Copy out every line of the material below without changing, adding, or leaving out a single character.

◇ ◇ ◇

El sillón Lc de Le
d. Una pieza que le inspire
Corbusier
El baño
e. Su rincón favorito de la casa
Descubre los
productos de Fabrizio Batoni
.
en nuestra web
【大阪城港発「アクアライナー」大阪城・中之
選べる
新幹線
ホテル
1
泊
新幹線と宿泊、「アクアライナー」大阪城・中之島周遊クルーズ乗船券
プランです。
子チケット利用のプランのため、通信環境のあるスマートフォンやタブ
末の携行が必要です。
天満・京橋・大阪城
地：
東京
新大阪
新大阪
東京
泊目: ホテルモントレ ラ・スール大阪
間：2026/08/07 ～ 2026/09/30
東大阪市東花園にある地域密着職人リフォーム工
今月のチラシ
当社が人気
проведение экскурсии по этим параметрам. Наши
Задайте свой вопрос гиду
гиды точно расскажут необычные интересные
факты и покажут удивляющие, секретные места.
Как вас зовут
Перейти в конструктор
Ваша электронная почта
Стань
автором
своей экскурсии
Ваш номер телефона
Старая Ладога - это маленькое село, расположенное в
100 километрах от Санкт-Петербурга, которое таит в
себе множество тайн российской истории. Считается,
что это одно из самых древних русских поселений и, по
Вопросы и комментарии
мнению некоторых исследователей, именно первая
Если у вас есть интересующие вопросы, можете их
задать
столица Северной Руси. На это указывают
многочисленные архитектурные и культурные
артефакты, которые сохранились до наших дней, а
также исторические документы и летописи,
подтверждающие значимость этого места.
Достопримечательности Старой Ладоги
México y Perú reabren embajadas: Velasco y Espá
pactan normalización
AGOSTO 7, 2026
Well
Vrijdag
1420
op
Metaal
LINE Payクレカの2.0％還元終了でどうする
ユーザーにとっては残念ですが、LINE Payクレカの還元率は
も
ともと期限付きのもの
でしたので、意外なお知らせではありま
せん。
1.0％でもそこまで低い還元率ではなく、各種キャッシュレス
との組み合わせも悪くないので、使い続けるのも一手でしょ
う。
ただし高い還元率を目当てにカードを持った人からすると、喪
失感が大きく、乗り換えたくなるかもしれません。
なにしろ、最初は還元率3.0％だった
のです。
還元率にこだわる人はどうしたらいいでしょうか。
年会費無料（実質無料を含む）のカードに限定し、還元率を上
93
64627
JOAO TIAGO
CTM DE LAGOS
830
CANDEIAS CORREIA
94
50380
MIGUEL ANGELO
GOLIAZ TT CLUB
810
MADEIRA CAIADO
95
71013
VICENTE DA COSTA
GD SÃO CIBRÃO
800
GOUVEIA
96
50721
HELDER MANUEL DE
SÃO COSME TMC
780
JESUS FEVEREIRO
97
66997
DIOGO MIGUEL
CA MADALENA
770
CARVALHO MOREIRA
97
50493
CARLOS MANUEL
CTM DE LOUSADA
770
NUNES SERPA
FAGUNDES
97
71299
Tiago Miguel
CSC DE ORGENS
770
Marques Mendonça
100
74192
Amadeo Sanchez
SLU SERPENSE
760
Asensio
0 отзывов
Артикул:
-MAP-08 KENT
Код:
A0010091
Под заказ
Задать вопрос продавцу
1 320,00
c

◇ ◇ ◇

## Response below
El sillón Lc de Le
d. Una pieza que le inspire
Corbusier
El baño
e. Su rincón favorito de la casa
Descubre los
productos de Fabrizio Batoni
.
en nuestra web
【大阪城港発「アクアライナー」大阪城・中之
選べる
新幹線
ホテル
1
泊
新幹線と宿泊、「アクアライナー」大阪城・中之島周遊クルーズ乗船券
プランです。
子チケット利用のプランのため、通信環境のあるスマートフォンやタブ
末の携行が必要です。
天満・京橋・大阪城
地：
東京
新大阪
新大阪
東京
泊目: ホテルモントレ ラ・スール大阪
間：2026/08/07 ～ 2026/09/30
東大阪市東花園にある地域密着職人リフォーム工
今月のチラシ
当社が人気
проведение экскурсии по этим параметрам. Наши
Задайте свой вопрос гиду
гиды точно расскажут необычные интересные
факты и покажут удивляющие, секретные места.
Как вас зовут
Перейти в конструктор
Ваша электронная почта
Стань
автором
своей экскурсии
Ваш номер телефона
Старая Ладога - это маленькое село, расположенное в
100 километрах от Санкт-Петербурга, которое таит в
себе множество тайн российской истории. Считается,
что это одно из самых древних русских поселений и, по
Вопросы и комментарии
мнению некоторых исследователей, именно первая
Если у вас есть интересующие вопросы, можете их
задать
столица Северной Руси. На это указывают
многочисленные архитектурные и культурные
артефакты, которые сохранились до наших дней, а
также исторические документы и летописи,
подтверждающие значимость этого места.
Достопримечательности Старой Ладоги
México y Perú reabren embajadas: Velasco y Espá
pactan normalización
AGOSTO 7, 2026
Well
Vrijdag
1420
op
Metaal
LINE Payクレカの2.0％還元終了でどうする
ユーザーにとっては残念ですが、LINE Payクレカの還元率は
も
ともと期限付きのもの
でしたので、意外なお知らせではありま
せん。
1.0％でもそこまで低い還元率ではなく、各種キャッシュレス
との組み合わせも悪くないので、使い続けるのも一手でしょ
う。
ただし高い還元率を目当てにカードを持った人からすると、喪
失感が大きく、乗り換えたくなるかもしれません。
なにしろ、最初は還元率3.0％だった
のです。
還元率にこだわる人はどうしたらいいでしょうか。
年会費無料（実質無料を含む）のカードに限定し、還元率を上
93
64627
JOAO TIAGO
CTM DE LAGOS
830
CANDEIAS CORREIA
94
50380
MIGUEL ANGELO
GOLIAZ TT CLUB
810
MADEIRA CAIADO
95
71013
VICENTE DA COSTA
GD SÃO CIBRÃO
800
GOUVEIA
96
50721
HELDER MANUEL DE
SÃO COSME TMC
780
JESUS FEVEREIRO
97
66997
DIOGO MIGUEL
CA MADALENA
770
CARVALHO MOREIRA
97
50493
CARLOS MANUEL
CTM DE LOUSADA
770
NUNES SERPA
FAGUNDES
97
71299
Tiago Miguel
CSC DE ORGENS
770
Marques Mendonça
100
74192
Amadeo Sanchez
SLU SERPENSE
760
Asensio
0 отзывов
Артикул:
-MAP-08 KENT
Код:
A0010091
Под заказ
Задать вопрос продавцу
1 320,00
c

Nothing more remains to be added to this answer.